Continental integration: interoperability accelerates, PAPSS confirms its potential
PAPSS stands out as the most operational continental integration initiative: 35% of institutions rate it as highly operational (+15 points vs. 2024), with measurable gains in costs (25%) and settlement times (23%) for intra-African payments.
The interoperability of payment systems is identified as the priority transformation by 2030 by 28% of respondents, driven by the ambition to decompartmentalize 1.6 billion accounts (banking + mobile money combined).
Financial inclusion and ESG: from declarative logic to a pragmatic approach
Financial inclusion is a strategic pillar for only 39% of institutions, driven by microfinance institutions (100%) and fintechs (67%), while insurance companies are strongly repositioning themselves in underpenetrated segments, particularly through partnerships with telecom operators and microfinance institutions.
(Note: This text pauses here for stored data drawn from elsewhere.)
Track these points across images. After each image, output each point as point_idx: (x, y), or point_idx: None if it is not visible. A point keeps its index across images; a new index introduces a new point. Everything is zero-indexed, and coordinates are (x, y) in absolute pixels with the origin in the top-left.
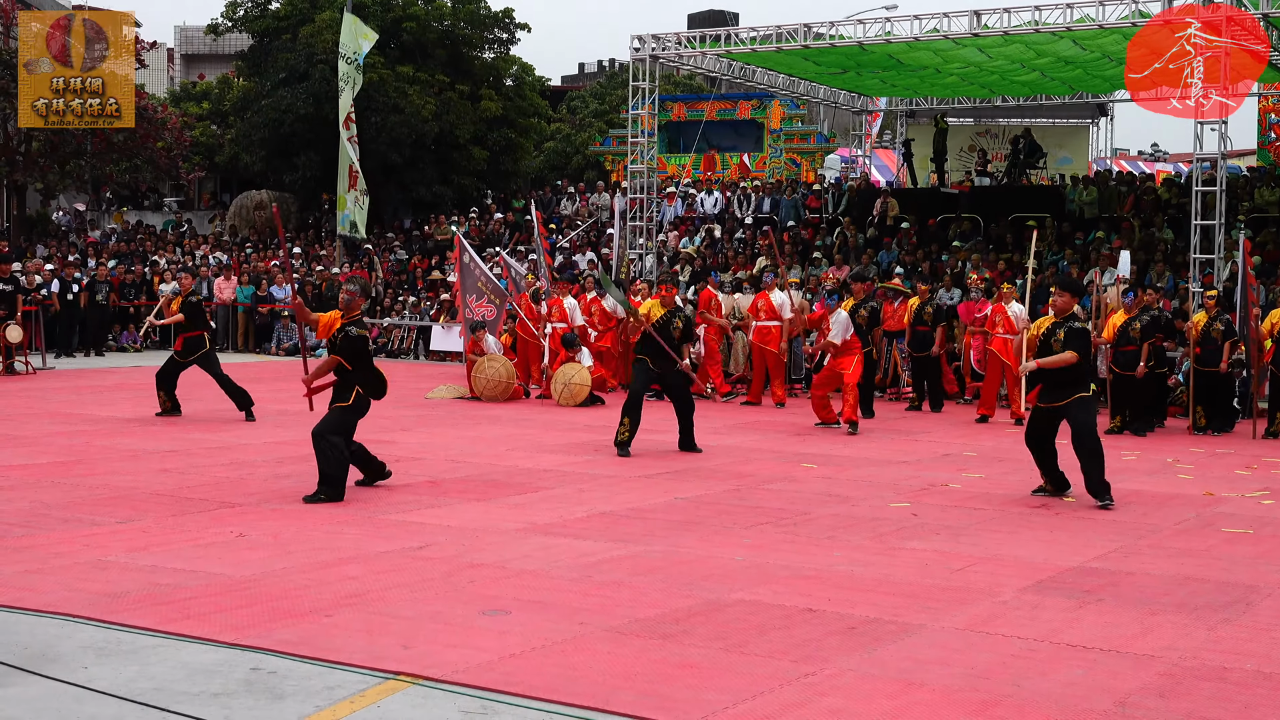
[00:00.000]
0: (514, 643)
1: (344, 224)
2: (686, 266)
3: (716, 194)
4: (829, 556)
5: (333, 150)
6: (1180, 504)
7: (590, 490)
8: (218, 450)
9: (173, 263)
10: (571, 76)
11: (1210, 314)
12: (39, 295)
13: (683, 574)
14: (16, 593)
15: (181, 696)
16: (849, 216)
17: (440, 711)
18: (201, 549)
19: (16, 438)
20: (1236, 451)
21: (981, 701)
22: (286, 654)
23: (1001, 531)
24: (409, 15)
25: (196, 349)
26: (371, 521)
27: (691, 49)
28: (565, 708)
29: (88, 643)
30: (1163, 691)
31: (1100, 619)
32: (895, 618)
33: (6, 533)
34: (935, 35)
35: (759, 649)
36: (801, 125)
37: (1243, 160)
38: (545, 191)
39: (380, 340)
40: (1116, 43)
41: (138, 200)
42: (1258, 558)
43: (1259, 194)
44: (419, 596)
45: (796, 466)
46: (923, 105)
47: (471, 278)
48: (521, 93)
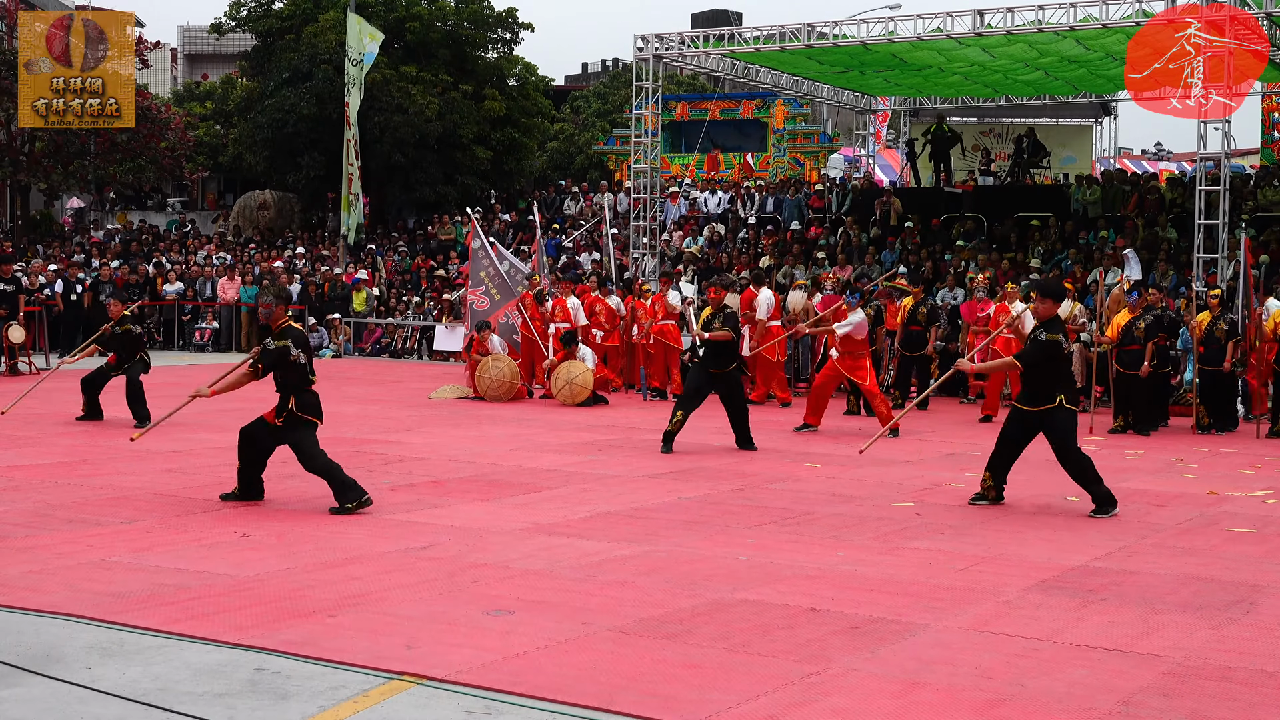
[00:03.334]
0: (518, 643)
1: (348, 225)
2: (689, 266)
3: (720, 194)
4: (832, 556)
5: (336, 150)
6: (1184, 503)
7: (594, 490)
8: (221, 451)
9: (175, 263)
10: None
11: (1214, 313)
12: (42, 295)
13: (686, 574)
14: (20, 593)
15: (185, 697)
16: (852, 216)
17: (444, 712)
18: (205, 549)
19: (20, 438)
20: (1240, 451)
21: (985, 701)
22: (290, 654)
23: (1005, 531)
24: (412, 15)
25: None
26: (375, 521)
27: (695, 48)
28: (569, 708)
29: (91, 643)
30: (1167, 691)
31: (1104, 618)
32: (899, 617)
33: (10, 533)
34: (939, 35)
35: (763, 649)
36: (805, 125)
37: (1246, 159)
38: (549, 191)
39: (384, 340)
40: (1120, 42)
41: (141, 200)
42: (1262, 557)
43: (1263, 193)
44: (422, 596)
45: (800, 466)
46: (926, 105)
47: (479, 266)
48: (525, 92)
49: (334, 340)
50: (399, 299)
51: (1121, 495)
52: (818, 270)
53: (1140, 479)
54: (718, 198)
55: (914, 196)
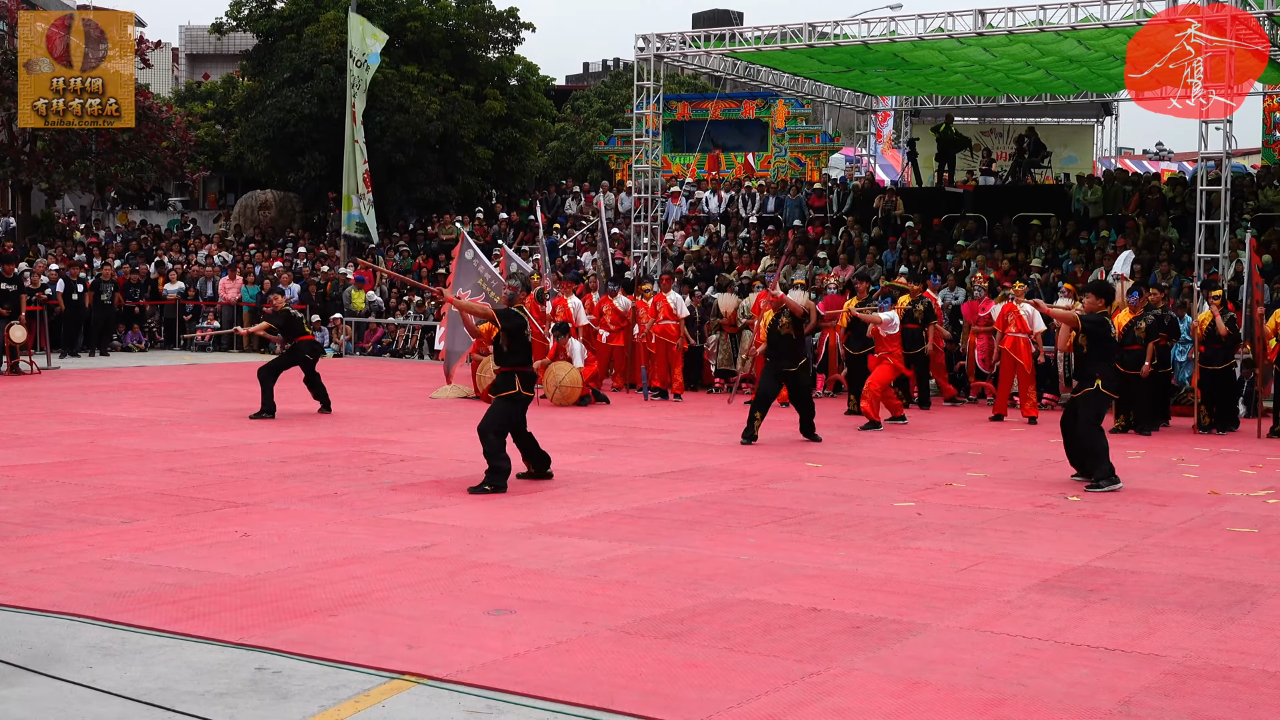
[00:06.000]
0: (519, 642)
1: (349, 224)
2: (691, 265)
3: (721, 193)
4: (834, 556)
5: (338, 150)
6: (1185, 503)
7: (594, 490)
8: (222, 450)
9: (176, 262)
10: (576, 76)
11: (1215, 312)
12: (43, 295)
13: (687, 573)
14: (22, 592)
15: (186, 696)
16: (853, 216)
17: (445, 711)
18: (206, 549)
19: (21, 438)
20: (1241, 450)
21: (986, 701)
22: (291, 654)
23: (1006, 531)
24: (413, 15)
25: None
26: (376, 521)
27: (696, 48)
28: (570, 707)
29: (93, 642)
30: (1167, 691)
31: (1105, 618)
32: (900, 617)
33: (12, 533)
34: (940, 34)
35: (764, 648)
36: (806, 124)
37: (1248, 159)
38: (550, 191)
39: (385, 340)
40: (1121, 42)
41: (142, 200)
42: (1263, 557)
43: (1264, 193)
44: (423, 596)
45: (801, 466)
46: (927, 104)
47: (472, 275)
48: (526, 92)
49: (335, 340)
50: (400, 299)
51: (1123, 495)
52: (818, 270)
53: (1141, 479)
54: (718, 197)
55: (915, 196)
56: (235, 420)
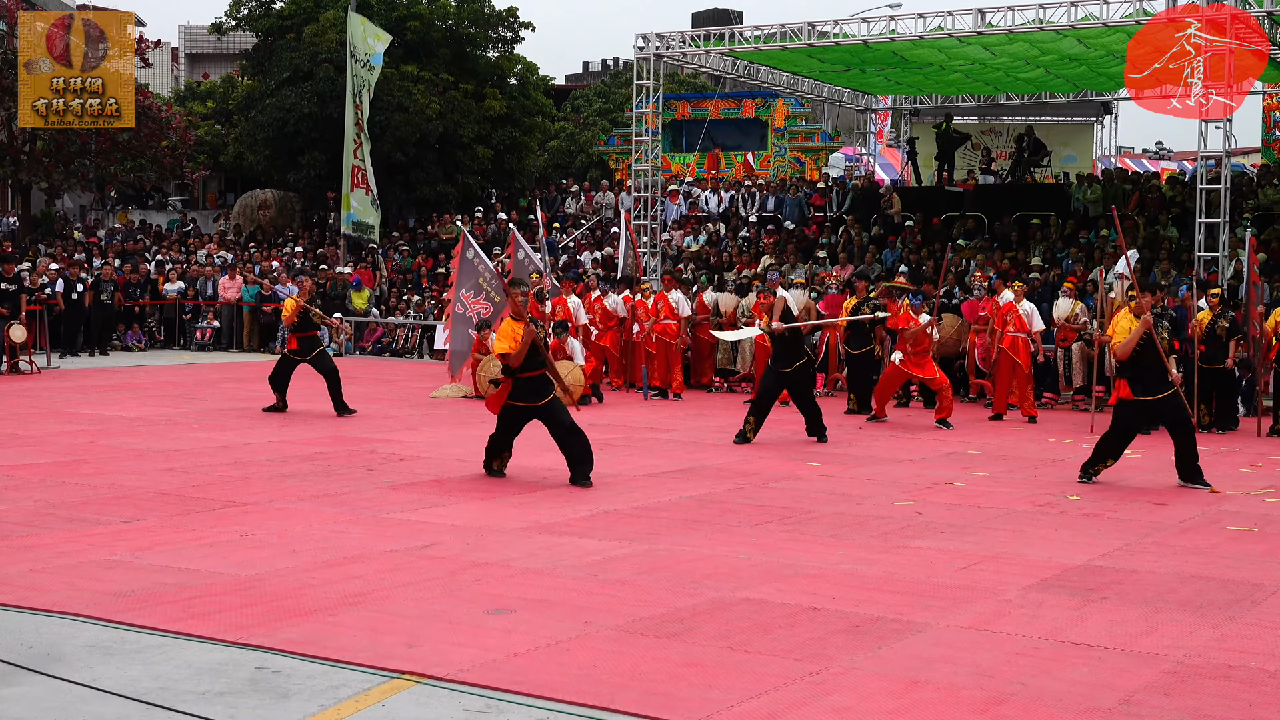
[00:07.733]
0: (519, 642)
1: (348, 223)
2: (691, 264)
3: (721, 192)
4: (833, 555)
5: (337, 149)
6: (1185, 502)
7: (594, 489)
8: (221, 450)
9: (176, 262)
10: (576, 75)
11: (1214, 311)
12: (43, 295)
13: (687, 573)
14: (21, 592)
15: (186, 696)
16: (853, 215)
17: (445, 710)
18: (206, 548)
19: (21, 437)
20: (1241, 449)
21: (986, 700)
22: (291, 653)
23: (1006, 530)
24: (413, 14)
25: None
26: (376, 520)
27: (696, 47)
28: (570, 706)
29: (92, 642)
30: (1168, 690)
31: (1105, 617)
32: (900, 616)
33: (11, 532)
34: (939, 33)
35: (764, 647)
36: (805, 124)
37: (1248, 158)
38: (550, 190)
39: (385, 339)
40: (1121, 41)
41: (142, 200)
42: (1263, 555)
43: (1263, 192)
44: (423, 595)
45: (801, 465)
46: (927, 103)
47: (473, 274)
48: (526, 91)
49: (335, 339)
50: (400, 298)
51: (1122, 494)
52: (818, 269)
53: (1142, 477)
54: (718, 197)
55: (915, 195)
56: (235, 420)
Regarding ESG, the Barometer reveals a phase of pragmatic engagement: impact investing remains the most structured dimension (66% engagement), while the integration of ESG criteria has fallen to 57% and institutions are focusing their efforts on areas with a rapidly measurable impact. Gender parity is making significant progress, with 47% of institutions having already implemented gender parity policies in their teams and 44% having dedicated reporting on gender indicators.